A reduction in the anticipated traditional competitive lodging supply will support enhanced performance for the overall U.S. lodging market in 2021 and beyond. Due to permanent closures and fewer projects starting construction, CBRE has reduced its national lodging supply forecast for 2021 to just 0.9 percent for the year, and we estimate supply growth will remain below 1 percent through 2023.

Unfortunately for hotel management in the nation’s major markets, the impact from new competition will be more intense. Based on projects that are currently under construction, the competitive lodging supply in the 65 Horizons markets will increase 3.3 percent in 2021. Jacksonville, Fla.; Austin, Texas; and Charlotte, N.C., will see the greatest percentage gains in available rooms during the year, while the Cleveland and Long Island, N.Y., markets will see a reduction in their rooms supply.

Lifts in both social distancing and air travel restrictions will greatly benefit Hawaii hotels in 2021. Accommodated roomnights are forecast to increase 78.3 percent during the year but remain 45 percent below 2019 levels. Orlando; Washington, D.C.; and Boston also are expected to benefit from gains in leisure and corporate travel. Lodging demand in these cities is forecast to increase greater than 60 percent during the year.

Columbia, S.C.; Salt Lake City; Memphis, Tenn.; and Birmingham, Ala., will lag in demand growth during 2021. These nontraditional leisure destinations benefitted from a boost in regional drive-to vacationers and therefore did not suffer as much.

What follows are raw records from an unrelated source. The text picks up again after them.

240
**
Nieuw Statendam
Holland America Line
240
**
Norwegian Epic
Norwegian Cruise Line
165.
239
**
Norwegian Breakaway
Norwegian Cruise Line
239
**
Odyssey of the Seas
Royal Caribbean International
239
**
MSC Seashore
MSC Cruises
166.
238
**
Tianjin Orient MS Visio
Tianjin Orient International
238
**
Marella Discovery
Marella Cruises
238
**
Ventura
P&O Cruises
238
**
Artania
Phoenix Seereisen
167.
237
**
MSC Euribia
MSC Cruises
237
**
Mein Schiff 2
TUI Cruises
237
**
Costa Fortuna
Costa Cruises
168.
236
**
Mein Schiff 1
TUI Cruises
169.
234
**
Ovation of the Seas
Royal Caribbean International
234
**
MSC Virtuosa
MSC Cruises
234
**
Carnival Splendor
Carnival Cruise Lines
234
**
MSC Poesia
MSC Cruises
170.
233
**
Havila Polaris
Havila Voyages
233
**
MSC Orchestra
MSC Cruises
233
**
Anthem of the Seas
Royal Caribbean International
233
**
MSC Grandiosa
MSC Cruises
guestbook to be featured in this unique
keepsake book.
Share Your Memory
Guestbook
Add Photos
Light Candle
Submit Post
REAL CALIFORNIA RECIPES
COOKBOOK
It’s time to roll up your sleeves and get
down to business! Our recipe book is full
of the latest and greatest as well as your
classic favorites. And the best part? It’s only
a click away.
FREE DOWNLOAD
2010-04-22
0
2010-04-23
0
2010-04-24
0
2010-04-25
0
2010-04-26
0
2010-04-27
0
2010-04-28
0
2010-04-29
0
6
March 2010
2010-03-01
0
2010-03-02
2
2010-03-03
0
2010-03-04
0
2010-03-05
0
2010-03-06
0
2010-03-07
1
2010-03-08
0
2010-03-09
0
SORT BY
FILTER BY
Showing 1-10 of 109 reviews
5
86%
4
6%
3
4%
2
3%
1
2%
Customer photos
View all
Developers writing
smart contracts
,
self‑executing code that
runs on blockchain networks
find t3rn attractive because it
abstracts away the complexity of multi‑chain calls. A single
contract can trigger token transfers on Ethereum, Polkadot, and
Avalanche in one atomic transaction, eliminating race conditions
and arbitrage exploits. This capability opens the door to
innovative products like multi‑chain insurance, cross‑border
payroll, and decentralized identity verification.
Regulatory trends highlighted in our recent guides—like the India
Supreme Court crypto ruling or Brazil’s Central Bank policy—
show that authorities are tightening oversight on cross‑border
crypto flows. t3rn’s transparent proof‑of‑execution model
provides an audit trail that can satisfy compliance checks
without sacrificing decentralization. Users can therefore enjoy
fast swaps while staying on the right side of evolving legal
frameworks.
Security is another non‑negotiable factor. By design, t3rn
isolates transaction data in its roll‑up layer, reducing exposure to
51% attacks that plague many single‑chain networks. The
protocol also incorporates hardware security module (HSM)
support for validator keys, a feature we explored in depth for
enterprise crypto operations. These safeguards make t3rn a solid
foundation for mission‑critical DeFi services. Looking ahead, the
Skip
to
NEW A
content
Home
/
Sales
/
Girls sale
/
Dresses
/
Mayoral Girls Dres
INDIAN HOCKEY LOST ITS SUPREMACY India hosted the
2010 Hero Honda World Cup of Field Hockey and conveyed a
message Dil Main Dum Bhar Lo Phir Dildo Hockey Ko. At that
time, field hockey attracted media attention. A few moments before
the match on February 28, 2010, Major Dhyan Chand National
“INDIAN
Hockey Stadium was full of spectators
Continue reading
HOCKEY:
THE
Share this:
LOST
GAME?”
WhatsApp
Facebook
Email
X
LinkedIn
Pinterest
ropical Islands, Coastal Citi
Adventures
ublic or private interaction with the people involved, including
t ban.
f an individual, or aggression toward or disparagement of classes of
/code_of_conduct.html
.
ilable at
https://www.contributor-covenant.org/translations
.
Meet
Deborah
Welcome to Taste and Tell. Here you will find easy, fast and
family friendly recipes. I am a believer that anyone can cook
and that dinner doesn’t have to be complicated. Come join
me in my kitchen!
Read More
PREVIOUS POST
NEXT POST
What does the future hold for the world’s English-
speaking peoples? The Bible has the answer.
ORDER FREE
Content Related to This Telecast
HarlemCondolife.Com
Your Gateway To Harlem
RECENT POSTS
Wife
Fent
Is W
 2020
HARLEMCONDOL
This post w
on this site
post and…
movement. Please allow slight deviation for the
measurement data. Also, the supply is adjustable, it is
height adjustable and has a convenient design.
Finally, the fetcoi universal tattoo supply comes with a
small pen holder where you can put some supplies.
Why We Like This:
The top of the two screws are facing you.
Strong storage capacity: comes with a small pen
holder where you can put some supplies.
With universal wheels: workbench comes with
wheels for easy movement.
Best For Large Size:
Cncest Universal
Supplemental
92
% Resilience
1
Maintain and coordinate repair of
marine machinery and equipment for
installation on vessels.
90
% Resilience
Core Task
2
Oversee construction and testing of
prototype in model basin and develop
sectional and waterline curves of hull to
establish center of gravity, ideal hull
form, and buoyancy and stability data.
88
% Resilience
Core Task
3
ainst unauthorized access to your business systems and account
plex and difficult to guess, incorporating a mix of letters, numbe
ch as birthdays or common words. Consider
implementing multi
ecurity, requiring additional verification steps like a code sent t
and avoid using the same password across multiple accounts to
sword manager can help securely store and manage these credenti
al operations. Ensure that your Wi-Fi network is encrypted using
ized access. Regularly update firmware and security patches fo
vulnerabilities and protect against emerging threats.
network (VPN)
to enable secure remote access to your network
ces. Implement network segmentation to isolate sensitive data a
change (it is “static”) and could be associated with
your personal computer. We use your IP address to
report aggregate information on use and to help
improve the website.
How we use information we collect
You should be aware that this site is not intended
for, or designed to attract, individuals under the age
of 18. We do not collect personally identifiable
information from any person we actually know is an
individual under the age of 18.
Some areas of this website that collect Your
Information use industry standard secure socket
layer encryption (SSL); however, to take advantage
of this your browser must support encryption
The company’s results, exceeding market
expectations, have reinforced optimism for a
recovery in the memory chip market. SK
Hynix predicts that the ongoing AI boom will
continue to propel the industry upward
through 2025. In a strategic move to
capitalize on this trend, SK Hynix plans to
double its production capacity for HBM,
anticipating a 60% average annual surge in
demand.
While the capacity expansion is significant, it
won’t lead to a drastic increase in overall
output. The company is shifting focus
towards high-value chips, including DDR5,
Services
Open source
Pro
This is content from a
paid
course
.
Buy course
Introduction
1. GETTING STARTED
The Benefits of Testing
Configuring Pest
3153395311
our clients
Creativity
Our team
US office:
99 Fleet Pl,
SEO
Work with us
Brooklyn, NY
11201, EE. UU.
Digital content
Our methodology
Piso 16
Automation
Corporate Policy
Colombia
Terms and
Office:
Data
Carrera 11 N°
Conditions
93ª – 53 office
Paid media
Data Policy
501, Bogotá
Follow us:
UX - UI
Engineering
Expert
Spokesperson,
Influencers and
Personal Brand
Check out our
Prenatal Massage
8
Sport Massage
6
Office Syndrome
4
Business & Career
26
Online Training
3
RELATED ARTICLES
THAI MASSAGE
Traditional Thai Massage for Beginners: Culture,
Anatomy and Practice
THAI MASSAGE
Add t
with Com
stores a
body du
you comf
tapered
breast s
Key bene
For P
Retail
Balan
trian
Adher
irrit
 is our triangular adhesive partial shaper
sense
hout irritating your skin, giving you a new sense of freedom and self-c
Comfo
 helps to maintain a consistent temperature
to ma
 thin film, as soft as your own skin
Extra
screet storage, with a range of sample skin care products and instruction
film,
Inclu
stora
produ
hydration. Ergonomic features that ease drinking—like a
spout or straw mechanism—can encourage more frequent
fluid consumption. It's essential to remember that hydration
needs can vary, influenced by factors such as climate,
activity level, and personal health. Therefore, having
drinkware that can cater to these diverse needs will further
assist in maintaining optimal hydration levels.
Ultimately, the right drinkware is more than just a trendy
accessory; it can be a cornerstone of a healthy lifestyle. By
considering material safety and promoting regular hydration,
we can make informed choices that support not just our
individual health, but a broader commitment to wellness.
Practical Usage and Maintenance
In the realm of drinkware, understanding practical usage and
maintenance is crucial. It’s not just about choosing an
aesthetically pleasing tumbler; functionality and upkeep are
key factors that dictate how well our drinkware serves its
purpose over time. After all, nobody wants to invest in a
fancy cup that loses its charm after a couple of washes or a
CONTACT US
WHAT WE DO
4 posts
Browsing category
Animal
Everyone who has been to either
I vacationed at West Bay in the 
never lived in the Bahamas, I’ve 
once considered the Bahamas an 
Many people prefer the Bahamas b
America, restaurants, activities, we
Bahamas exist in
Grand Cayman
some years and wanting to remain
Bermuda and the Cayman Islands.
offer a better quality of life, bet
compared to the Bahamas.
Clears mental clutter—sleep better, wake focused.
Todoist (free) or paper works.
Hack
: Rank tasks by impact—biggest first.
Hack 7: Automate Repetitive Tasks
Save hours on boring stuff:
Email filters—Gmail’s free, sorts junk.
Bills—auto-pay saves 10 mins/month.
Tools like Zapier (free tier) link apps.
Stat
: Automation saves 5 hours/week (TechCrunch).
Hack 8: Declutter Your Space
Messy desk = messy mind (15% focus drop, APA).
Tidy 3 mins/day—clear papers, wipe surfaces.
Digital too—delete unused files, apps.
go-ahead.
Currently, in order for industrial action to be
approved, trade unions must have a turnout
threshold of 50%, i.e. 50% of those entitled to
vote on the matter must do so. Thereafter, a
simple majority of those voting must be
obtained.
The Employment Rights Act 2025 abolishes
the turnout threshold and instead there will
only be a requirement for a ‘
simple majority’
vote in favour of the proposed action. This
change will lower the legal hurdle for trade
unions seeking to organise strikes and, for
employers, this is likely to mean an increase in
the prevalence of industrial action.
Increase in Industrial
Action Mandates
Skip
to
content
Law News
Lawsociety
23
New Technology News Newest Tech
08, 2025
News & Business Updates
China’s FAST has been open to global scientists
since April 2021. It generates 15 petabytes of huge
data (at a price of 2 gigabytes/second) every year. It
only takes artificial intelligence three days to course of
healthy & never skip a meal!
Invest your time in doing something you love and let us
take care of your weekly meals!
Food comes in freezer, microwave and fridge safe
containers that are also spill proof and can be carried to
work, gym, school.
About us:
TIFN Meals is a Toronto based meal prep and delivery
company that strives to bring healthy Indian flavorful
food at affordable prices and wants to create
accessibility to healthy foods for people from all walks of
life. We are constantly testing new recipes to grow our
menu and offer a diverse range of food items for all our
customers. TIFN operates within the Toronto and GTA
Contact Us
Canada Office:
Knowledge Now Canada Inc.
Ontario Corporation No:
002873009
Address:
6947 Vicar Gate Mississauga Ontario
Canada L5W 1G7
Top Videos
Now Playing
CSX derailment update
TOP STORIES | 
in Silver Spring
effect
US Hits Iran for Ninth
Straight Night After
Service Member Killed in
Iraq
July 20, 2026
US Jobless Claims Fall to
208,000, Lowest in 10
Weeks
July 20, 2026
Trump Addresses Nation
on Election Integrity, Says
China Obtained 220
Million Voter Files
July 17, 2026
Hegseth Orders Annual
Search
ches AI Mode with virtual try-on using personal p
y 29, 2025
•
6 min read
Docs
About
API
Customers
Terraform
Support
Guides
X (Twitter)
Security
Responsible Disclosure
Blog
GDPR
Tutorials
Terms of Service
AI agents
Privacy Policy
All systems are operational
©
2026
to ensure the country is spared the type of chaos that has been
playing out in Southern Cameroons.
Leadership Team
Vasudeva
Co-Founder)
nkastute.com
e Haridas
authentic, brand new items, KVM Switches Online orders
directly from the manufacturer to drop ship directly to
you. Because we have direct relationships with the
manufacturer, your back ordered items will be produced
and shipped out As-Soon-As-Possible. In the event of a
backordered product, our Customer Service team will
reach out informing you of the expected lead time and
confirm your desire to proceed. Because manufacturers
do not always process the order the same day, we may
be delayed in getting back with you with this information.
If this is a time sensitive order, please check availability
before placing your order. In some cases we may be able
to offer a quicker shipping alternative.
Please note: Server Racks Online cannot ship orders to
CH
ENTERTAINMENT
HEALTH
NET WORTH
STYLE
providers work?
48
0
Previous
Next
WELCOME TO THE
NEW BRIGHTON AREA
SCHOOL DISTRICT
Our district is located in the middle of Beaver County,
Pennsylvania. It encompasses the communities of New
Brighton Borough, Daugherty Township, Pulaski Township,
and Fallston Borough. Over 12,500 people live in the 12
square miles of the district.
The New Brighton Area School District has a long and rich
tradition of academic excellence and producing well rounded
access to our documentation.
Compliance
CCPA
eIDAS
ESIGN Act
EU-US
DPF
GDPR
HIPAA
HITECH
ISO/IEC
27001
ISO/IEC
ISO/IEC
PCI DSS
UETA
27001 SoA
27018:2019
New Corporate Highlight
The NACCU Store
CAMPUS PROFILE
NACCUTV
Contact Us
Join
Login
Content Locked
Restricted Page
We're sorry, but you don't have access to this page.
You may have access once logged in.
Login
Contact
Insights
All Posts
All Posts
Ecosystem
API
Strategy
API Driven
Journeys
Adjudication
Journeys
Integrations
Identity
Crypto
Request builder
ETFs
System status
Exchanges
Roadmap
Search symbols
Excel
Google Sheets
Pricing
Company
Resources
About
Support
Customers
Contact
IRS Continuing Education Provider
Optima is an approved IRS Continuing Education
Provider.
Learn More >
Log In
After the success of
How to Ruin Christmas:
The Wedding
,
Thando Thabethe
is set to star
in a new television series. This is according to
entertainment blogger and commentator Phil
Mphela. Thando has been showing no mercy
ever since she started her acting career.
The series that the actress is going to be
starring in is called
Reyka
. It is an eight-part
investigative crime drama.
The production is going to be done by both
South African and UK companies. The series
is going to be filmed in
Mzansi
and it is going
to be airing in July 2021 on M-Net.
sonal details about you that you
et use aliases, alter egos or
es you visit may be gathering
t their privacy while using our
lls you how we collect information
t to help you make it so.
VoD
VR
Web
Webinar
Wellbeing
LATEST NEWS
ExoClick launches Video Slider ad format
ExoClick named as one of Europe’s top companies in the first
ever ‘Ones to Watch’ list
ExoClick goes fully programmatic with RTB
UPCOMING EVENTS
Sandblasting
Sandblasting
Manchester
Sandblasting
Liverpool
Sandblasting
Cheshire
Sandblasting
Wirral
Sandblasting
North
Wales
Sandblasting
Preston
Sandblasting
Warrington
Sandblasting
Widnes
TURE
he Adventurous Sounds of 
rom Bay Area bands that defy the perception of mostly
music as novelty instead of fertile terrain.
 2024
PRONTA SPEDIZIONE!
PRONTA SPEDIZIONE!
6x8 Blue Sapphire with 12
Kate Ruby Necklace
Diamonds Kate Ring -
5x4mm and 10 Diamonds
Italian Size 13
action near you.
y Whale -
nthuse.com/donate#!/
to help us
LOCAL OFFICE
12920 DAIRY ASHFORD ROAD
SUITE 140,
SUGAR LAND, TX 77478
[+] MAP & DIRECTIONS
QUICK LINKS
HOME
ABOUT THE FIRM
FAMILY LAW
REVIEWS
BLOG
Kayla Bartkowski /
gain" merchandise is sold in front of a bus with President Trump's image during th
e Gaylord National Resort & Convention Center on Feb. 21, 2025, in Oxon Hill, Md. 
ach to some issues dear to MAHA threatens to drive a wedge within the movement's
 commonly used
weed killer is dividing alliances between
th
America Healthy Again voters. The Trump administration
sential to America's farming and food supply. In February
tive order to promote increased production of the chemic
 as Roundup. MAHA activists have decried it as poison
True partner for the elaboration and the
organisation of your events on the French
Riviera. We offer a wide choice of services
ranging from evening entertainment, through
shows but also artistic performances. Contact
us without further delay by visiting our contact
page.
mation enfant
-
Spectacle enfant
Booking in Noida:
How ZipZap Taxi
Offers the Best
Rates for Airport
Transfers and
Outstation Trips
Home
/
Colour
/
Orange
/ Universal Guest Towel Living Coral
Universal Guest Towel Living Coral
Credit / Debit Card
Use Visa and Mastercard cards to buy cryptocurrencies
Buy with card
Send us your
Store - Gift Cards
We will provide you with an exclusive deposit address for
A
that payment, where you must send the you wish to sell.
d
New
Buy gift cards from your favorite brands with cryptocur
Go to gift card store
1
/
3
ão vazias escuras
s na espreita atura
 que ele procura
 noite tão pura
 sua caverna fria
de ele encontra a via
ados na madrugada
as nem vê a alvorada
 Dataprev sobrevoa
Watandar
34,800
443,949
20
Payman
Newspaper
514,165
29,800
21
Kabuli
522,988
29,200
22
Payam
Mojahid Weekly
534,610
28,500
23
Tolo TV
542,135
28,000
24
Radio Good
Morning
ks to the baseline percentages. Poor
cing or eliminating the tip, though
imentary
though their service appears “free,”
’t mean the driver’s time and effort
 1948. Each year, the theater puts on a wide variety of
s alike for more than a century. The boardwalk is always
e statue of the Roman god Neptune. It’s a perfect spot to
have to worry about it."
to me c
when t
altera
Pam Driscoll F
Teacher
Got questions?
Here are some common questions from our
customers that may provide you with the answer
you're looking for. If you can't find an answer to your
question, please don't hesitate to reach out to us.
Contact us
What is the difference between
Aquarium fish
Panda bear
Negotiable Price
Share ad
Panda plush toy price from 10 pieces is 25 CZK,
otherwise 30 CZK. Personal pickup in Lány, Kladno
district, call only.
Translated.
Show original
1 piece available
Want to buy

In general, occupancy gains follow demand growth among the 65 Horizons markets in 2021. Unfortunately, the improved occupancy levels will not translate into improved pricing power. Several markets projected to enjoy great gains in occupancy are also forecast to suffer declines in ADR. In aggregate, the 65 major markets are forecast to suffer a 0.1 percent decline in ADR during 2021. The ADR decline for the top 25 markets is projected to be slightly greater (-0.9 percent).


Strong projections of RevPAR growth beyond 2021 will enable the nation’s major markets to make up the severe losses incurred during 2020 and recover at a slightly faster pace than the overall U.S. lodging industry. According to CBRE’s February 2021 edition of Hotel Horizons, the 65 major markets on average will return to their 2019 nominal RevPAR levels during the fourth quarter of 2023, three quarters before the U.S. lodging recovery in the third quarter of 2024. RevPAR recovery for the top 25 markets lags the 65-market average and reaches 2019 levels in the fourth quarter of 2024.

Major-market hoteliers are starting to feel more optimistic after such a devastating year. With the pace of vaccinations exceeding 2 million a day, it is hoped that the corporate and group travelers they depend on will return to the road sooner than later. In addition, the recent $1.9 trillion federal government relief package should provide major-market hotel owners with much needed financial assistance.